CHECK YOUR UNDERSTANDING:
**A.** In the passage on the quadrennial defense review, rewrite the stretch from "The next QDR" through "they see fit.", changing "White Papers" to "policy statements".
**B.** Answer these questions from the passage on the quadrennial defense review:
(i) How often must the Secretary of Defense conduct the review?
(ii) In consultation with whom must each review be conducted?
(iii) In what year will the next review be made public?

===== TEXT BLOCK =====

Title 10, Section 118 of the United States Code specifies that the “Secretary of Defense shall every four years, during a year following a year evenly divisible by four, conduct a comprehensive examination (to be known as a ‘quadrennial defence review’) of the national defence strategy, force structure, force modernization plans, infrastructure, budget plan, and other elements of the defence program and policies of the United States with a view toward determining and expressing the defence strategy of the United States and establishing a defence program for the next 20 years. Each such quadrennial defence review shall be conducted in consultation with the Chairman of the Joint Chiefs of Staff.”
The next QDR will be conducted next year and will be made public in 2010.
South Africa has no such law. We tend to follow the Westminster tradition, where ministers publish policy and strategic prescriptions in the form of White Papers or otherwise as they see fit.

===== RECORD SET =====

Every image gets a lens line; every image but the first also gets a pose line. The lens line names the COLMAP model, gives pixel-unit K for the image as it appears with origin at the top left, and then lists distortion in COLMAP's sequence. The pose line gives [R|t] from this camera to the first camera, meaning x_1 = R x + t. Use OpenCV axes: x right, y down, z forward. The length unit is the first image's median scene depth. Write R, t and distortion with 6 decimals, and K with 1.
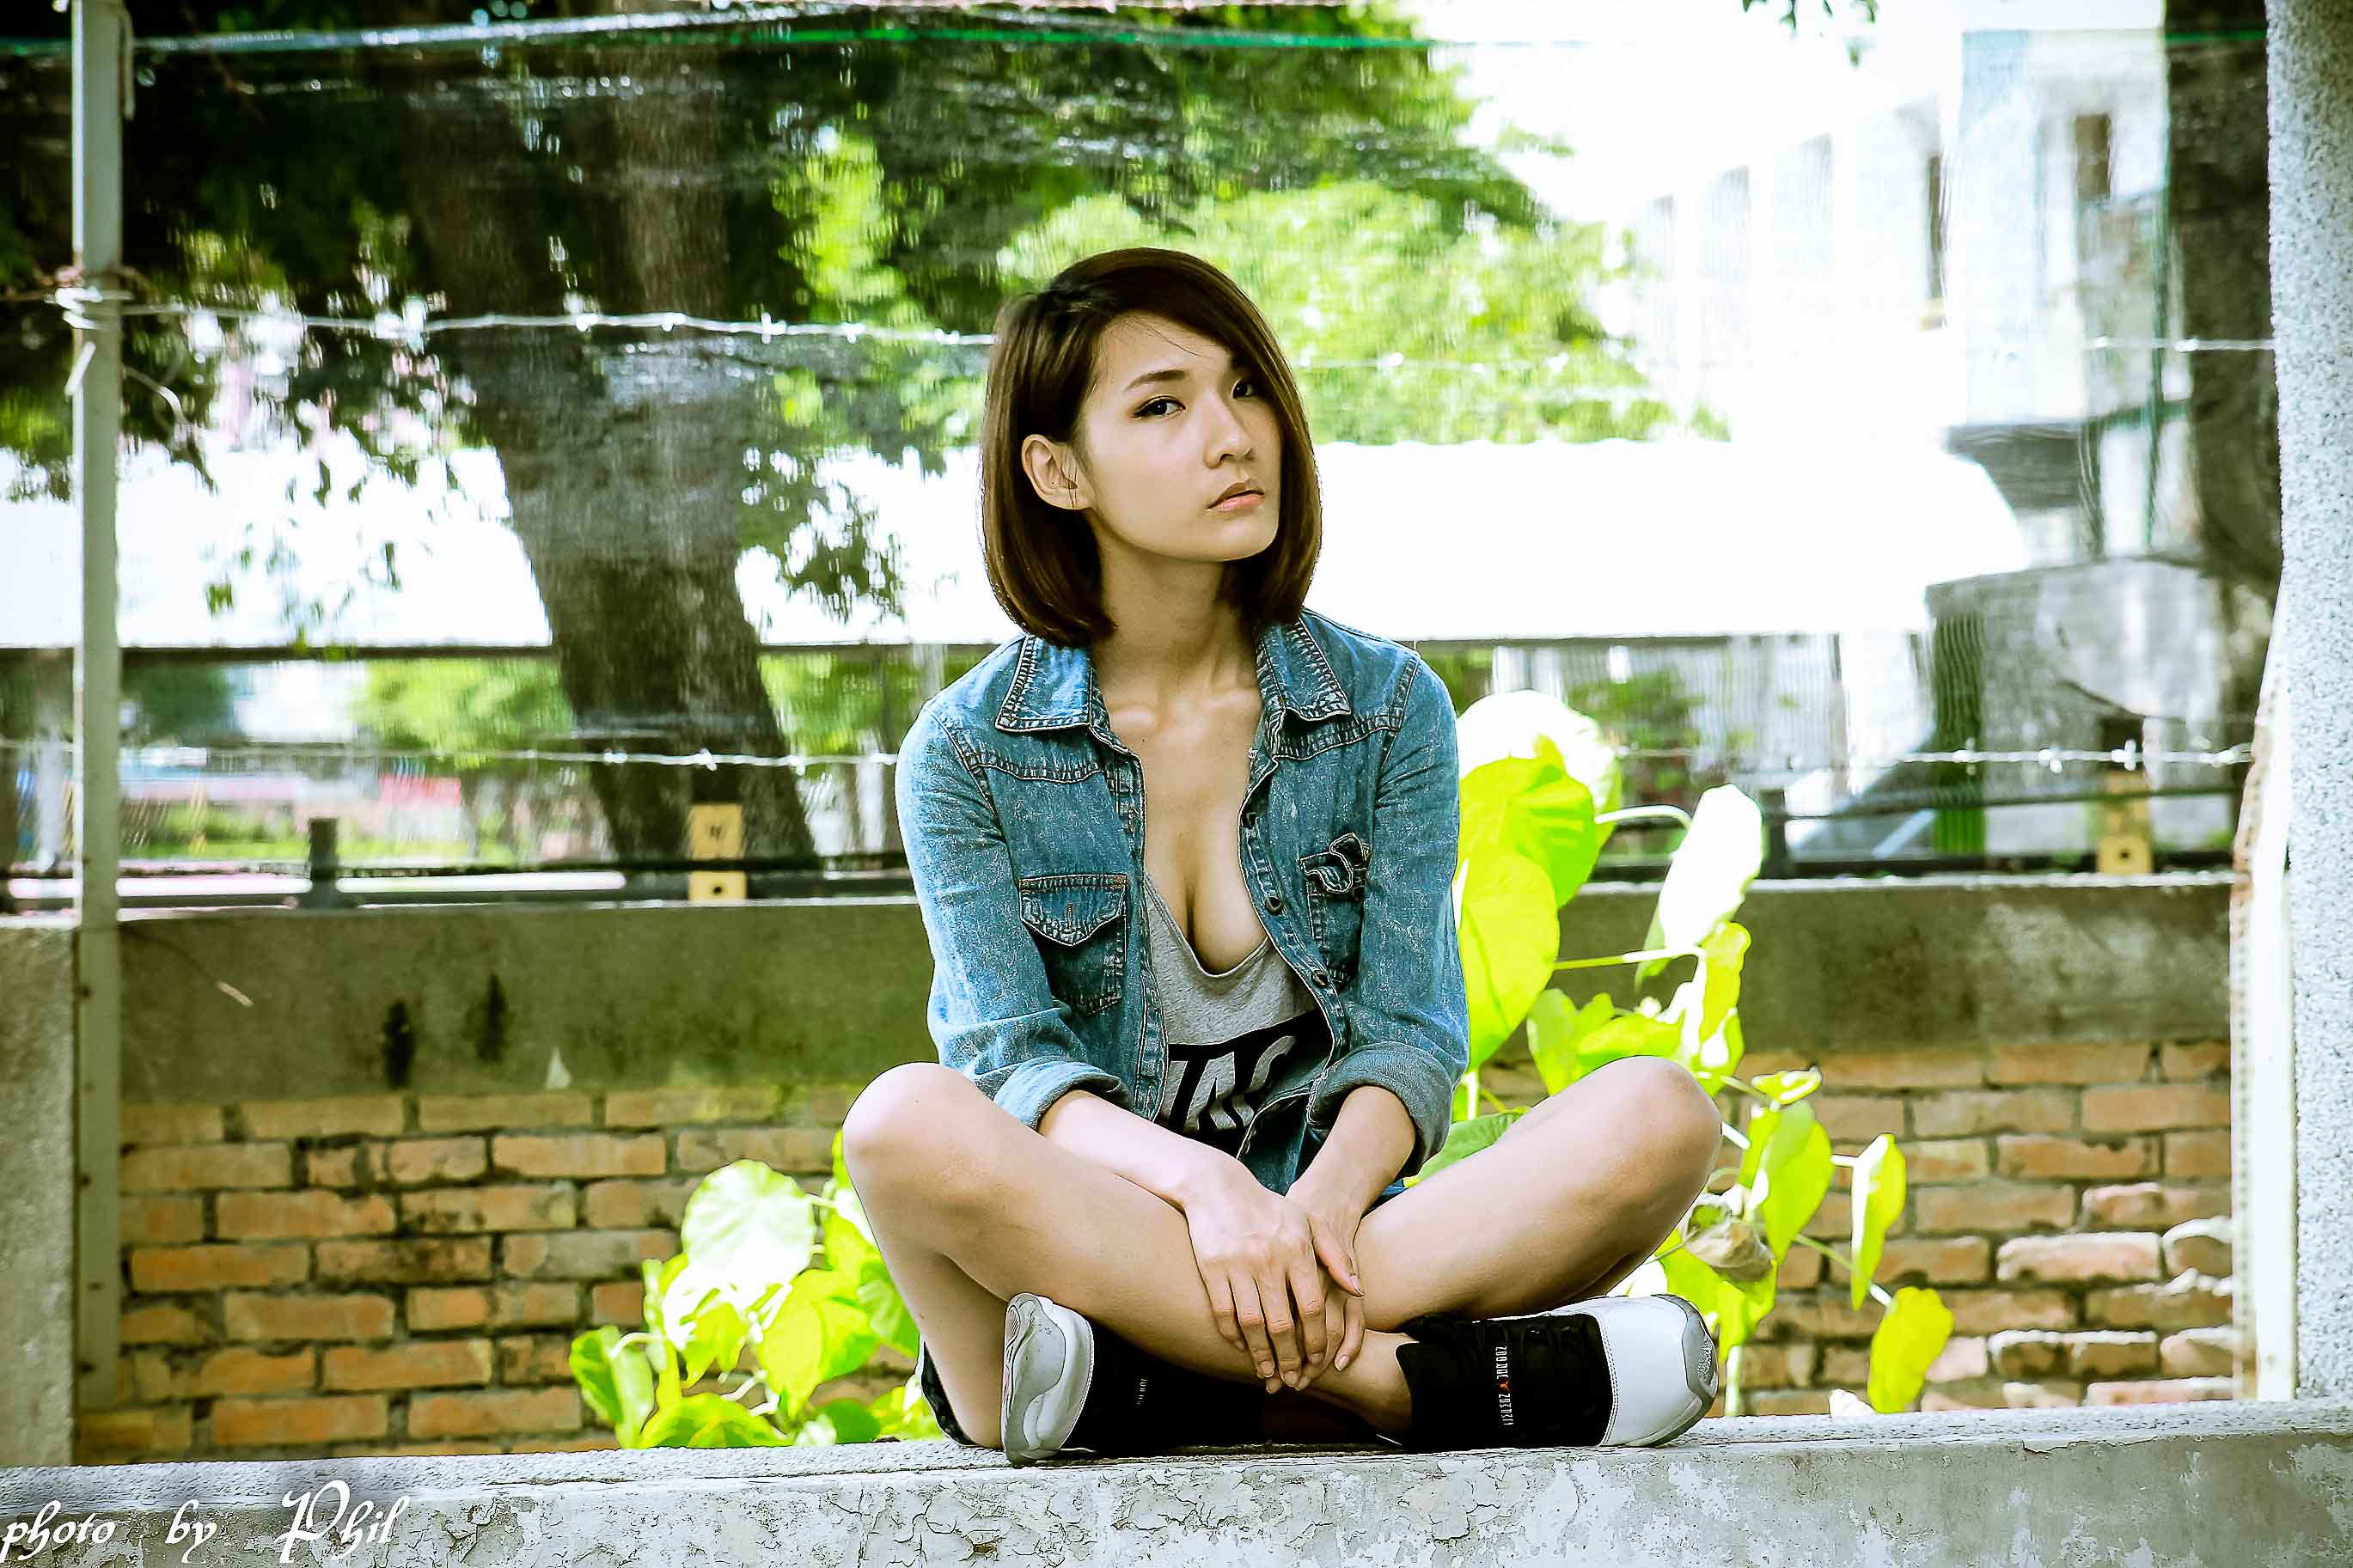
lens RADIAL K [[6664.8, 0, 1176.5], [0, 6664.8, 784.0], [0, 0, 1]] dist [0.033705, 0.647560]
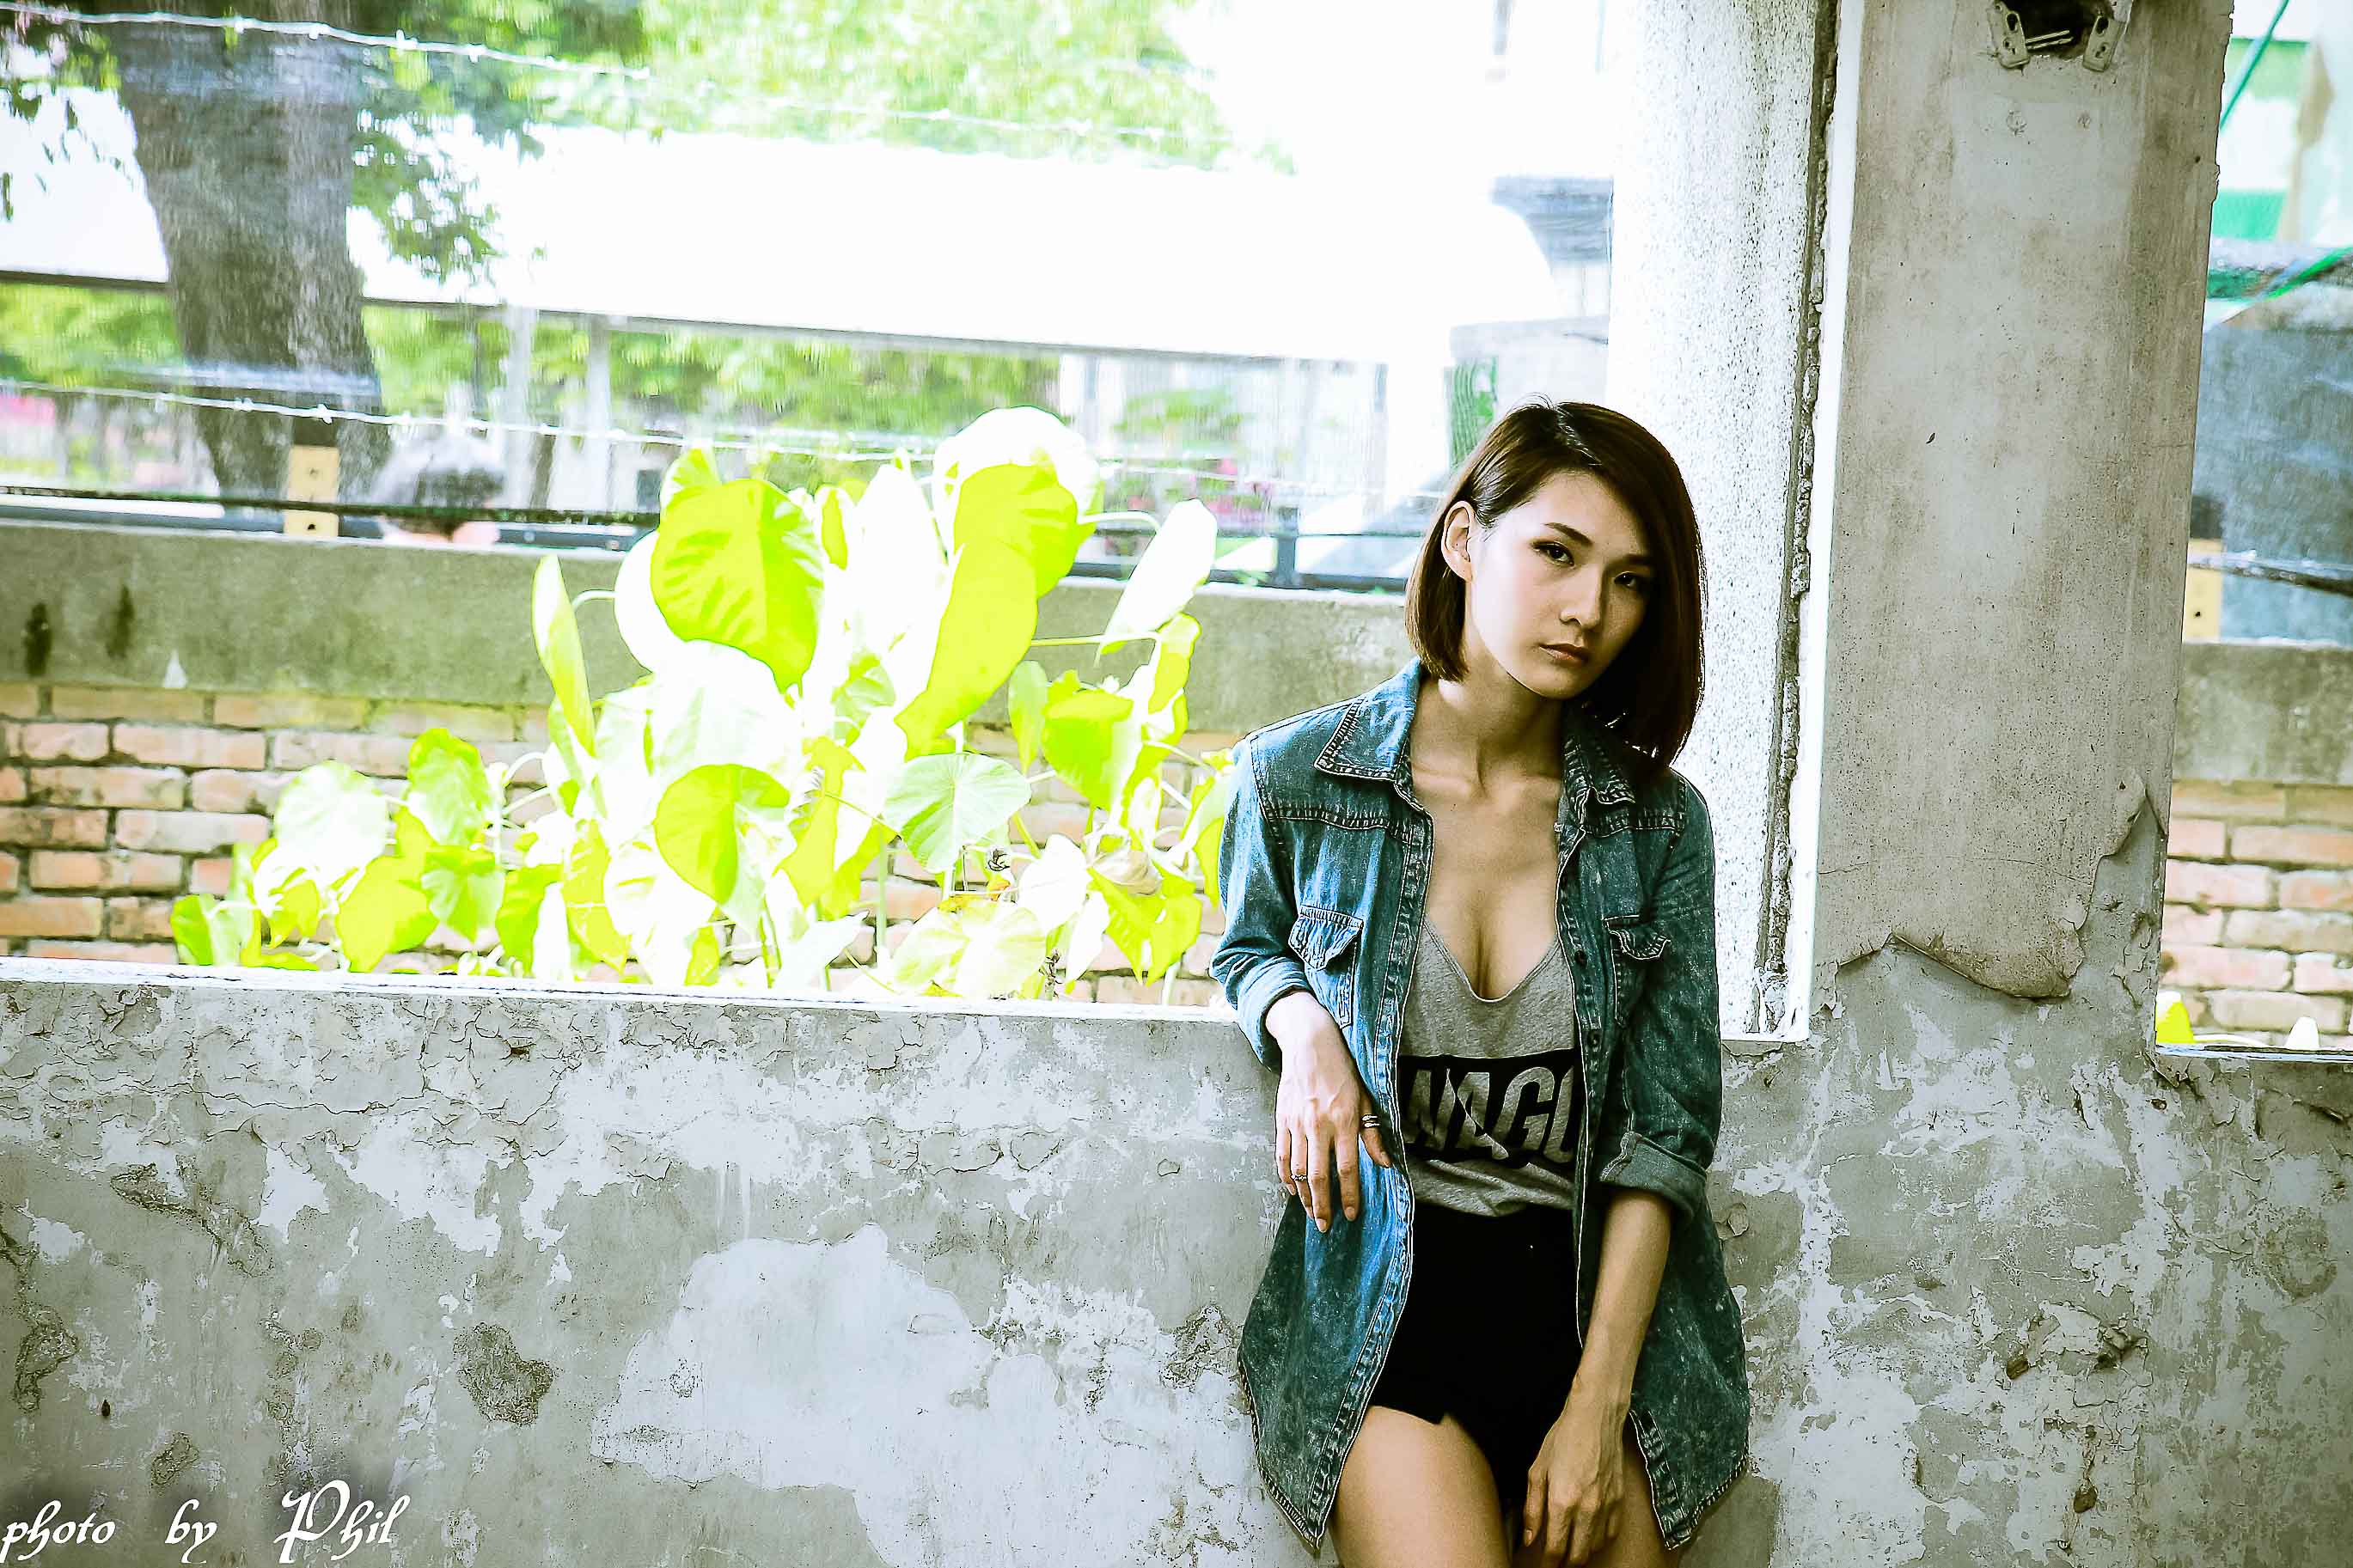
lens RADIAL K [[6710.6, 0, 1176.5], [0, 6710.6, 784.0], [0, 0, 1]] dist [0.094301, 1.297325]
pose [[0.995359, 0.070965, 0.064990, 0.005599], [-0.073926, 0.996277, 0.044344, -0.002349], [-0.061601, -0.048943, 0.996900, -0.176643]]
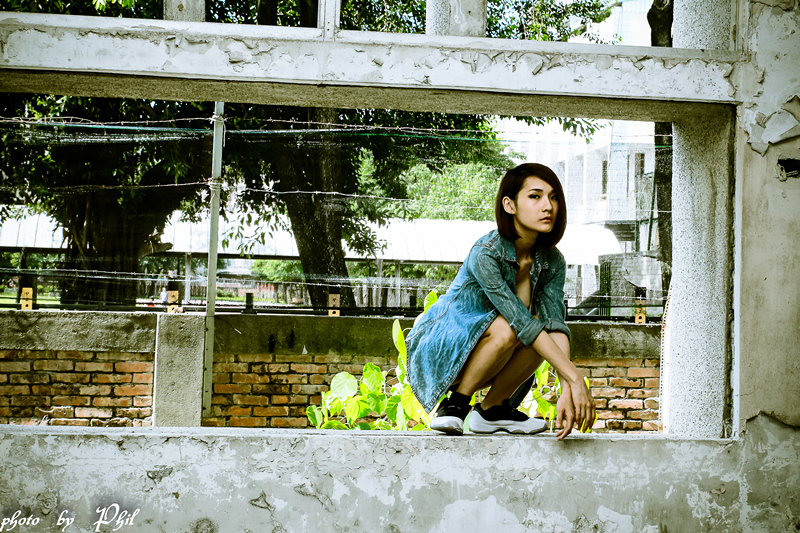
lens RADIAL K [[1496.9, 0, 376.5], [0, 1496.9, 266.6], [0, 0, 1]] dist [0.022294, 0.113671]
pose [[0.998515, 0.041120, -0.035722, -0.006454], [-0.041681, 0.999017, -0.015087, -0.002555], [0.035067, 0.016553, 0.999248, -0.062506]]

=====
===== RECORD SET =====

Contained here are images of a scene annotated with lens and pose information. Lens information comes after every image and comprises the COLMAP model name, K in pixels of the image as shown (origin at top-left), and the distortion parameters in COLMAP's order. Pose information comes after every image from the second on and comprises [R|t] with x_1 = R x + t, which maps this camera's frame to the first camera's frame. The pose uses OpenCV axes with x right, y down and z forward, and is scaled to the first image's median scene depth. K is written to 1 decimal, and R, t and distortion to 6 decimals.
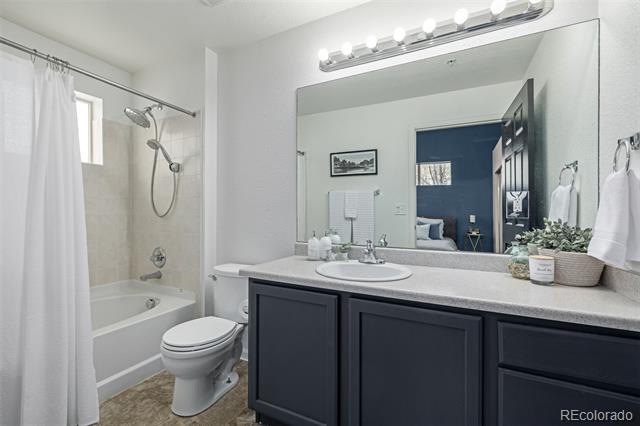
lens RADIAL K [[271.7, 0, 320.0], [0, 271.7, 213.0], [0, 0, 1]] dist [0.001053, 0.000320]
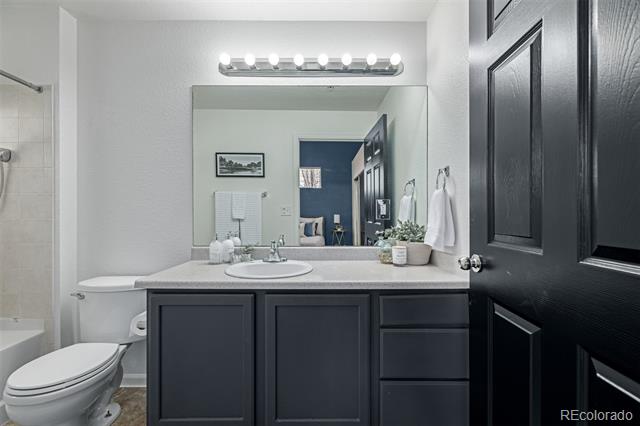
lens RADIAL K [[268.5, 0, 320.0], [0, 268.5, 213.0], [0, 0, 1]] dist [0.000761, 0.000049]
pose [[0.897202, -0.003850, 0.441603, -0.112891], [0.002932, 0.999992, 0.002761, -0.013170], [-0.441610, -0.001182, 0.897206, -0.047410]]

=====

ACTIVITY ANSWERS:
**A.**
The next QDR will be conducted next year and will be made public in 2010.
South Africa has no such law. We tend to follow the Westminster tradition, where ministers publish policy and strategic prescriptions in the form of policy statements or otherwise as they see fit.

**B.**
(i) Every four years
(ii) The Chairman of the Joint Chiefs of Staff
(iii) 2010